2. In their third enumeration of error, appellants assert the information in the affidavit obtained from a confidential informant was not sufficiently corroborated, and was insufficient to establish probable cause for issuance of the search warrant. The affidavit contained the following statements: "Affiant was advised on Nov. 07, 1989, that withing [sic] the last 72 hours, reliable informant # 11/89 had personally seen several large Marijuana plants inside the above described residence, as well as, a large amount of Cocaine. Although C. I. # 1189 has never made a controlled purchase for the Paulding County Drug Task Force, C. I. # 1189 has made several controlled purchases of drugs for Marietta/Cobb/Smyrna Narcotics, as well as, gave M. C. S. reliable information, which led to approximately 15-20 arrests. These figures were confirmed by affiant by contacting Major Maxwell, Head of M. C. S." The affidavit also indicated that the residence of appellants was identified by the informant as a wood frame house, lime green in color, at 679 Rosedale Street. The trial court found the magistrate properly issued a search warrant for the residence based on the affidavit.
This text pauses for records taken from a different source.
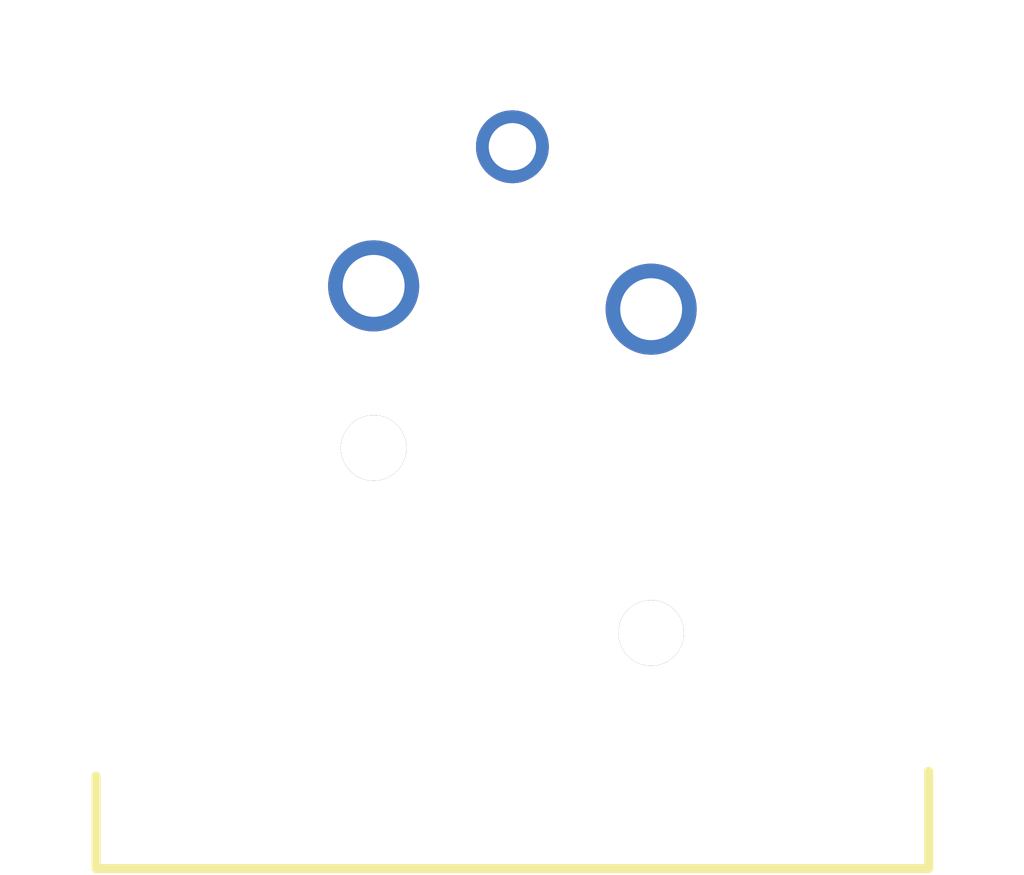
<source format=kicad_pcb>
(kicad_pcb
    (version 20241229)
    (generator "atopile")
    (generator_version "0.12.2")
    (general
        (thickness 1.6)
        (legacy_teardrops no)
    )
    (paper "A4")
    (layers
        (0 "F.Cu" signal)
        (31 "B.Cu" signal)
        (32 "B.Adhes" user "B.Adhesive")
        (33 "F.Adhes" user "F.Adhesive")
        (34 "B.Paste" user)
        (35 "F.Paste" user)
        (36 "B.SilkS" user "B.Silkscreen")
        (37 "F.SilkS" user "F.Silkscreen")
        (38 "B.Mask" user)
        (39 "F.Mask" user)
        (40 "Dwgs.User" user "User.Drawings")
        (41 "Cmts.User" user "User.Comments")
        (42 "Eco1.User" user "User.Eco1")
        (43 "Eco2.User" user "User.Eco2")
        (44 "Edge.Cuts" user)
        (45 "Margin" user)
        (46 "B.CrtYd" user "B.Courtyard")
        (47 "F.CrtYd" user "F.Courtyard")
        (48 "B.Fab" user)
        (49 "F.Fab" user)
        (50 "User.1" user)
        (51 "User.2" user)
        (52 "User.3" user)
        (53 "User.4" user)
        (54 "User.5" user)
        (55 "User.6" user)
        (56 "User.7" user)
        (57 "User.8" user)
        (58 "User.9" user)
    )
    (setup
        (pad_to_mask_clearance 0)
        (allow_soldermask_bridges_in_footprints no)
        (pcbplotparams
            (layerselection 0x00010fc_ffffffff)
            (plot_on_all_layers_selection 0x0000000_00000000)
            (disableapertmacros no)
            (usegerberextensions no)
            (usegerberattributes yes)
            (usegerberadvancedattributes yes)
            (creategerberjobfile yes)
            (dashed_line_dash_ratio 12)
            (dashed_line_gap_ratio 3)
            (svgprecision 4)
            (plotframeref no)
            (mode 1)
            (useauxorigin no)
            (hpglpennumber 1)
            (hpglpenspeed 20)
            (hpglpendiameter 15)
            (pdf_front_fp_property_popups yes)
            (pdf_back_fp_property_popups yes)
            (dxfpolygonmode yes)
            (dxfimperialunits yes)
            (dxfusepcbnewfont yes)
            (psnegative no)
            (psa4output no)
            (plot_black_and_white yes)
            (plotinvisibletext no)
            (sketchpadsonfab no)
            (plotreference yes)
            (plotvalue yes)
            (plotpadnumbers no)
            (hidednponfab no)
            (sketchdnponfab yes)
            (crossoutdnponfab yes)
            (plotfptext yes)
            (subtractmaskfromsilk no)
            (outputformat 1)
            (mirror no)
            (drillshape 1)
            (scaleselection 1)
            (outputdirectory "")
        )
    )
    (net 0 "")
    (net 1 "audio_N")
    (net 2 "GND")
    (net 3 "audio_P")
    (net 4 "net")
    (footprint "Neutrik_NC3FAAH:CONN-TH_NC3FAAH" (layer "F.Cu") (at 0 0 0))
)
</source>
"In making a determination as to probable cause pursuant to the totality of the circumstances test enunciated in Illinois v. Gates, [462 U. S. 213] (103 SC 2317, 76 LE2d 527) (1983), the task of the issuing magistrate is simply to make a practical, common-sense decision whether, given all the circumstances set forth in the affidavit before him, including the veracity and basis of knowledge of persons supplying hearsay information, there is a fair probability that contraband or evidence of a crime will be found in a particular place." Mize v. State, 173 Ga. App. 327, 328 (326 SE2d 782) (1985) (Punctuation and internal quotations omitted); State v. Stephens, 252 Ga. 181 (311 SE2d 823 (1984). The task of a reviewing court is to determine if there is substantial evidence in the record to support the magistrate's issuance of the warrant. State v. White, 196 Ga. App. 685, 686 (396 SE2d 601) (1990). "Although in a particular case it may not be easy to determine when an affidavit demonstrates the existence of probable cause, the resolution of doubtful or marginal cases in this area should be largely determined by the preference to be accorded to warrants." (Citations and punctuation omitted). Mincey v. State, 180 Ga. App. 898, 900 (350 SE2d 852) (1986). Under these standards, the information in the affidavit obtained from the informant was sufficient to establish probable cause for the warrant, and the trial court correctly denied the motions to suppress.
3. In their fourth enumeration, appellants claim the trial court should have suppressed the evidence because the officers executed the warrant using excessive force. In executing a search warrant, officers are generally required to make a good faith attempt to give verbal notice of their authority and purpose prior to gaining entry by the use of force. OCGA 17-5-27. This requirement may be excused when the officers reasonably believe that announcing themselves " 'would either greatly increase their peril or lead to the immediate destruction of the evidence.' [Cit.]" Neal v. State, 173 Ga. App. 71, 72 (325 SE2d 457) (1984).
Here, the magistrate included a "no-knock" provision in the warrant apparently because it had simply become customary to do so in drug cases. Nothing in the affidavit or in evidence communicated to the magistrate authorized inclusion of the "no-knock" provision. The affidavit contains an allegation that the "no-knock" clause was requested for the safety of the officers and persons at the residence, but there was no allegation of increased peril to the officers or of danger that evidence would be destroyed. At the suppression hearing, an executing officer testified that officers requested the "no-knock" provision and kicked in the door when executing the warrant because this was a drug case, and, more specifically, because they had obtained information that a large, vicious dog was kept at the residence.
Although the "no-knock" provision was erroneously included by the magistrate, the trial court properly refused to grant the motion to suppress on this basis. Under the circumstances, it appears the officers entered the premises on the good faith belief that they were authorized, because of the peril created by the presence of the dangerous dog, to proceed with a "no-knock" warrant issued by the magistrate. See Debey v. State, 192 Ga. App. 512 (385 SE2d 694) (1989); Neal, supra at 72-73.
4. Appellants claim in enumeration of error five that, because the affidavit was not signed by the issuing magistrate, the evidence obtained under the warrant should have been suppressed. The trial court correctly refused to suppress the evidence for lack of the magistrate's signature. Evidence presented at the suppression hearing from the affiant and the magistrate indicated that the affiant, whose signature appears on the affidavit, was placed under oath by the magistrate and gave sworn testimony in support of the affidavit. The magistrate testified that he inadvertently failed to sign the affidavit. "No search warrant shall be quashed or evidence suppressed because of a technical irregularity not affecting the substantial rights of the accused." OCGA 17-5-31; State v. Penansky, 140 Ga. App. 405 (231 SE2d 152) (1976).
5. In the portion of their brief supporting enumeration of error three, appellants also assert that their sixth and fourteenth amendment right to thoroughly cross-examine the state's witnesses was erroneously abridged by the trial court at the suppression hearing. We will not consider errors presented in the brief, but not separately set forth in the enumeration of errors, or at least embraced by an enumeration of error broad enough to authorize raising the issue. Irvin v. Askew, 241 Ga. 565, 566 (246 SE2d 682) (1978); Barnes v. Atlanta, 186 Ga. App. 187, 189 (366 SE2d 822) (1988).
William A. Foster III, District Attorney, Thomas V. Driggers, Assistant District Attorney, for appellee.
Awtrey & Parker, J. Lynn Rainey, for appellants.